文字节选:
__________________________________________________

建人叔叔又讲,鲁迅死后,你病了想找医生诊治,那时还没有离开虹口大陆新村,问内山完造先生该找哪位医生,内山讲了一句:“海婴的病,不要叫须藤医生看了吧!”那意思似乎是已经有一个让他治坏了,别让第二个再受害了。
商务印书馆一位叫赵平声的人曾在“一·二八”前讲过,须藤医生是日本“乌龙会”的副会长,这是个“在乡军人”团体,其性质是侵略中国的,所以这个医生不大靠得住。叔叔听了就对父亲讲,并建议现在中日关系紧张,还是谨慎些不找须藤医生吧。父亲当时犹豫了一下,说:“还是叫他看下去,大概不要紧吧。”
也许是多疑,还有一件事,母亲也对我说过多次。她对用药虽是外行,有一件事却一直耿耿于怀。她说,肺结核病在活动发展期,按常识是应当抑制它的扩展。虽然那时还没有特效药,但总是有治疗的办法,例如注射“空气针”等。但是,须藤医生却使用了激素类针剂,表面上病人自我感觉畅快些,但促进了疾病的发展蔓延。这种针剂是日本产品,我国的医生并不熟悉,又时过几十年,要寻找了解当时日本对此类疾病的治疗专家来鉴定恐怕是很难的了。我在此只是将母亲的疑问记录下来。
母亲还说,父亲临死前一天,病情颇为危急,呼吸急促,冷汗淋漓,十分痛苦。问须藤医生病情的发展,老医生说:“过了今天就好了。”母亲后悔地讲,我总往好转缓解的方面去想,不料这句话是双关语,我当时太天真了。到了凌晨,父亲终于因心脏衰竭而亡故了。母亲当时的伤心悔恨,我想谁都能想像得出的。

__________________________________________________

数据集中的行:
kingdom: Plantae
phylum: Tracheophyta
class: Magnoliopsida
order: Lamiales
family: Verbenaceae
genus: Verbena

__________________________________________________

任务说明:
1/ 根据这段关于鲁迅病逝的文字,回答以下问题:
(a) 据赵平声所说,须藤医生是哪个团体的副会长?
(b) 母亲说须藤医生给病人使用了哪一类针剂?
(c) 父亲临死前一天,须藤医生对病情发展说了什么?
2/ 接续这段关于鲁迅病逝与须藤医生的回忆文字,从末尾往下写。

依次作答:
1/
(a) 日本"乌龙会"。
(b) 激素类针剂。
(c) "过了今天就好了。"

2/
综合以上事实,作为一个负有全责的、人命关天的抢救医生,须藤医生在这两天里采取了多少积极措施呢?这在母亲的回忆录里叙述得很清楚,不再重复。我还有进一步的疑问:父亲是肋间积水,去世前发生气胸,肺叶上缩压迫心脏,最终是心力衰竭而停止了呼吸。我当时站在父亲床前,看到日本女护士,两手左右摇晃父亲的胸部,力图晃动胸中的心脏使它恢复跳动。这仅是“尽人事”而已,毫无效果的。使我怀疑的一点是:须藤似乎是故意在对父亲的病采取拖延行为,因为在那个时代,即使并不太重的病症,只要有需要,经济上又许可,即可送入医院治疗。须藤为什么没有提出这样的建议,而只让父亲挨在家里消极等死?
如今父亲去世已经60多年了,这件隐藏在上辈人心中的疑惑,总是在我心头闪闪烁烁不时显现。是亲人的多疑还是出于莫须有的不信任?我以为否定不容易,肯定也难寻佐证。但我想还是抛弃顾虑,将之如实写下来为好。我绝无以此煽起仇恨的意思,祈愿日本友人,不要以此怪罪。我只是实事实说。